Extracted information —
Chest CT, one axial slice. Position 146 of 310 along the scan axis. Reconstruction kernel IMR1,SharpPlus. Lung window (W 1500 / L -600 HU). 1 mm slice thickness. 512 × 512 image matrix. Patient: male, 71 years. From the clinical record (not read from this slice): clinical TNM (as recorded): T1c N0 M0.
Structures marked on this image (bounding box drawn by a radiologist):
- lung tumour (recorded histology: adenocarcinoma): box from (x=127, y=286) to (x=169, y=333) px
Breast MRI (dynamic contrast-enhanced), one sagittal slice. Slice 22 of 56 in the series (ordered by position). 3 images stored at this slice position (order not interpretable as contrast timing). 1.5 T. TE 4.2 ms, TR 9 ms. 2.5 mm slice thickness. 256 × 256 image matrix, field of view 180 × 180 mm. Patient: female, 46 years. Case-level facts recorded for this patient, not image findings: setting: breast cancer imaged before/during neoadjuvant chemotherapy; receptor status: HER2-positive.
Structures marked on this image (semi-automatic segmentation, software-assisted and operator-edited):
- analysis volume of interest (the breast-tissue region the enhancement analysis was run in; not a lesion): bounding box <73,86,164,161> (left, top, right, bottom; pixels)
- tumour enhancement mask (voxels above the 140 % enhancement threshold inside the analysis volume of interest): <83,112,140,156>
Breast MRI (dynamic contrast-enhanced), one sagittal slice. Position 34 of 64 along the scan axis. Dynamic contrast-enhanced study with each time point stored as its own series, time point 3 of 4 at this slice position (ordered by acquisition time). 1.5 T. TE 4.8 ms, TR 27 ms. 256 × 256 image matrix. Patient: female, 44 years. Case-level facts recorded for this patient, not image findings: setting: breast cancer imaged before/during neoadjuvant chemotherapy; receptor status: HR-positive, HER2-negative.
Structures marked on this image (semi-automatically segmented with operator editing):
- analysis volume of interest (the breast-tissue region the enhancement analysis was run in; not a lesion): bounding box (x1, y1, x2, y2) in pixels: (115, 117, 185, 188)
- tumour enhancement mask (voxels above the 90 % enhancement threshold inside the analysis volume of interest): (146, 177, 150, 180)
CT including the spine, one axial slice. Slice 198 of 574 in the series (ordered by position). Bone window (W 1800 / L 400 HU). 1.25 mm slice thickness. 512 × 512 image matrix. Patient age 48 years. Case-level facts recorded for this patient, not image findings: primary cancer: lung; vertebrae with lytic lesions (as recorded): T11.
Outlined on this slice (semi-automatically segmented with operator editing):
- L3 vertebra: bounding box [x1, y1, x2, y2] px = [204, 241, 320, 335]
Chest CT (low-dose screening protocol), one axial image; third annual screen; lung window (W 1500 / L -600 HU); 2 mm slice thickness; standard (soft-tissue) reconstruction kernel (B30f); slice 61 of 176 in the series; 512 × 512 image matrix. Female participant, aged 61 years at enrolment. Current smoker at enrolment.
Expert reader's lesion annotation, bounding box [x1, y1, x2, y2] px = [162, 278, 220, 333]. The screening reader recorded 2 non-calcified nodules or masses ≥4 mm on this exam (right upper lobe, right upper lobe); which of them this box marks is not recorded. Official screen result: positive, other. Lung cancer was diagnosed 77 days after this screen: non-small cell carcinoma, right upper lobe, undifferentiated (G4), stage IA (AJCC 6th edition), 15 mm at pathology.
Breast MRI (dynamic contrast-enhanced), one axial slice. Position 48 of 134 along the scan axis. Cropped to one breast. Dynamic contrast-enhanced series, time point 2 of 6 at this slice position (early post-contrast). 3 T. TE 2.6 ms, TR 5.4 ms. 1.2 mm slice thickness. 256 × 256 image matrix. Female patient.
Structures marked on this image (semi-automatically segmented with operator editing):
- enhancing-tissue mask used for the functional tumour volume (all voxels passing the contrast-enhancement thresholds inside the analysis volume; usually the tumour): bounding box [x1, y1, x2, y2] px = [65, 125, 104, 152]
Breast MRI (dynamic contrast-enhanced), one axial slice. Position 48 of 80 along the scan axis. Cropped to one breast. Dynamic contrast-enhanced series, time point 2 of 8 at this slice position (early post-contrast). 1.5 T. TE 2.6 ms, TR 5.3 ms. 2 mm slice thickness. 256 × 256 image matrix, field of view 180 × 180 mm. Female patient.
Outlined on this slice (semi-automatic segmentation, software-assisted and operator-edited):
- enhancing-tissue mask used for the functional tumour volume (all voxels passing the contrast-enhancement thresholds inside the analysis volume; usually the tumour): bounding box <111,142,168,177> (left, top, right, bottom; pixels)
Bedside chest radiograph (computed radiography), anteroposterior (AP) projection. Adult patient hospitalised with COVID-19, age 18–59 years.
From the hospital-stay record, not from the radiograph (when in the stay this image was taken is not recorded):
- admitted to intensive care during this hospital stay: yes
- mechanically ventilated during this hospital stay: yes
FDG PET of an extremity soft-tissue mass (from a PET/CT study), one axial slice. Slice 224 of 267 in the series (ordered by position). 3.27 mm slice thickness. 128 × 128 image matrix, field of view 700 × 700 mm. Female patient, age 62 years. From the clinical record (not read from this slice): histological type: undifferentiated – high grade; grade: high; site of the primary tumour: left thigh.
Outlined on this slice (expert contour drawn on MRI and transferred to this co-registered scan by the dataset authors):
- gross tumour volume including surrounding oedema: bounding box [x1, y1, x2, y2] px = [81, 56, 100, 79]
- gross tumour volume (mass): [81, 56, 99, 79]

What you will do — In full and without deviation, reproduce the entries above.

Exercise response —
Chest CT, one axial slice. Position 146 of 310 along the scan axis. Reconstruction kernel IMR1,SharpPlus. Lung window (W 1500 / L -600 HU). 1 mm slice thickness. 512 × 512 image matrix. Patient: male, 71 years. From the clinical record (not read from this slice): clinical TNM (as recorded): T1c N0 M0.
Structures marked on this image (bounding box drawn by a radiologist):
- lung tumour (recorded histology: adenocarcinoma): box from (x=127, y=286) to (x=169, y=333) px
Breast MRI (dynamic contrast-enhanced), one sagittal slice. Slice 22 of 56 in the series (ordered by position). 3 images stored at this slice position (order not interpretable as contrast timing). 1.5 T. TE 4.2 ms, TR 9 ms. 2.5 mm slice thickness. 256 × 256 image matrix, field of view 180 × 180 mm. Patient: female, 46 years. Case-level facts recorded for this patient, not image findings: setting: breast cancer imaged before/during neoadjuvant chemotherapy; receptor status: HER2-positive.
Structures marked on this image (semi-automatic segmentation, software-assisted and operator-edited):
- analysis volume of interest (the breast-tissue region the enhancement analysis was run in; not a lesion): bounding box <73,86,164,161> (left, top, right, bottom; pixels)
- tumour enhancement mask (voxels above the 140 % enhancement threshold inside the analysis volume of interest): <83,112,140,156>
Breast MRI (dynamic contrast-enhanced), one sagittal slice. Position 34 of 64 along the scan axis. Dynamic contrast-enhanced study with each time point stored as its own series, time point 3 of 4 at this slice position (ordered by acquisition time). 1.5 T. TE 4.8 ms, TR 27 ms. 256 × 256 image matrix. Patient: female, 44 years. Case-level facts recorded for this patient, not image findings: setting: breast cancer imaged before/during neoadjuvant chemotherapy; receptor status: HR-positive, HER2-negative.
Structures marked on this image (semi-automatically segmented with operator editing):
- analysis volume of interest (the breast-tissue region the enhancement analysis was run in; not a lesion): bounding box (x1, y1, x2, y2) in pixels: (115, 117, 185, 188)
- tumour enhancement mask (voxels above the 90 % enhancement threshold inside the analysis volume of interest): (146, 177, 150, 180)
CT including the spine, one axial slice. Slice 198 of 574 in the series (ordered by position). Bone window (W 1800 / L 400 HU). 1.25 mm slice thickness. 512 × 512 image matrix. Patient age 48 years. Case-level facts recorded for this patient, not image findings: primary cancer: lung; vertebrae with lytic lesions (as recorded): T11.
Outlined on this slice (semi-automatically segmented with operator editing):
- L3 vertebra: bounding box [x1, y1, x2, y2] px = [204, 241, 320, 335]
Chest CT (low-dose screening protocol), one axial image; third annual screen; lung window (W 1500 / L -600 HU); 2 mm slice thickness; standard (soft-tissue) reconstruction kernel (B30f); slice 61 of 176 in the series; 512 × 512 image matrix. Female participant, aged 61 years at enrolment. Current smoker at enrolment.
Expert reader's lesion annotation, bounding box [x1, y1, x2, y2] px = [162, 278, 220, 333]. The screening reader recorded 2 non-calcified nodules or masses ≥4 mm on this exam (right upper lobe, right upper lobe); which of them this box marks is not recorded. Official screen result: positive, other. Lung cancer was diagnosed 77 days after this screen: non-small cell carcinoma, right upper lobe, undifferentiated (G4), stage IA (AJCC 6th edition), 15 mm at pathology.
Breast MRI (dynamic contrast-enhanced), one axial slice. Position 48 of 134 along the scan axis. Cropped to one breast. Dynamic contrast-enhanced series, time point 2 of 6 at this slice position (early post-contrast). 3 T. TE 2.6 ms, TR 5.4 ms. 1.2 mm slice thickness. 256 × 256 image matrix. Female patient.
Structures marked on this image (semi-automatically segmented with operator editing):
- enhancing-tissue mask used for the functional tumour volume (all voxels passing the contrast-enhancement thresholds inside the analysis volume; usually the tumour): bounding box [x1, y1, x2, y2] px = [65, 125, 104, 152]
Breast MRI (dynamic contrast-enhanced), one axial slice. Position 48 of 80 along the scan axis. Cropped to one breast. Dynamic contrast-enhanced series, time point 2 of 8 at this slice position (early post-contrast). 1.5 T. TE 2.6 ms, TR 5.3 ms. 2 mm slice thickness. 256 × 256 image matrix, field of view 180 × 180 mm. Female patient.
Outlined on this slice (semi-automatic segmentation, software-assisted and operator-edited):
- enhancing-tissue mask used for the functional tumour volume (all voxels passing the contrast-enhancement thresholds inside the analysis volume; usually the tumour): bounding box <111,142,168,177> (left, top, right, bottom; pixels)
Bedside chest radiograph (computed radiography), anteroposterior (AP) projection. Adult patient hospitalised with COVID-19, age 18–59 years.
From the hospital-stay record, not from the radiograph (when in the stay this image was taken is not recorded):
- admitted to intensive care during this hospital stay: yes
- mechanically ventilated during this hospital stay: yes
FDG PET of an extremity soft-tissue mass (from a PET/CT study), one axial slice. Slice 224 of 267 in the series (ordered by position). 3.27 mm slice thickness. 128 × 128 image matrix, field of view 700 × 700 mm. Female patient, age 62 years. From the clinical record (not read from this slice): histological type: undifferentiated – high grade; grade: high; site of the primary tumour: left thigh.
Outlined on this slice (expert contour drawn on MRI and transferred to this co-registered scan by the dataset authors):
- gross tumour volume including surrounding oedema: bounding box [x1, y1, x2, y2] px = [81, 56, 100, 79]
- gross tumour volume (mass): [81, 56, 99, 79]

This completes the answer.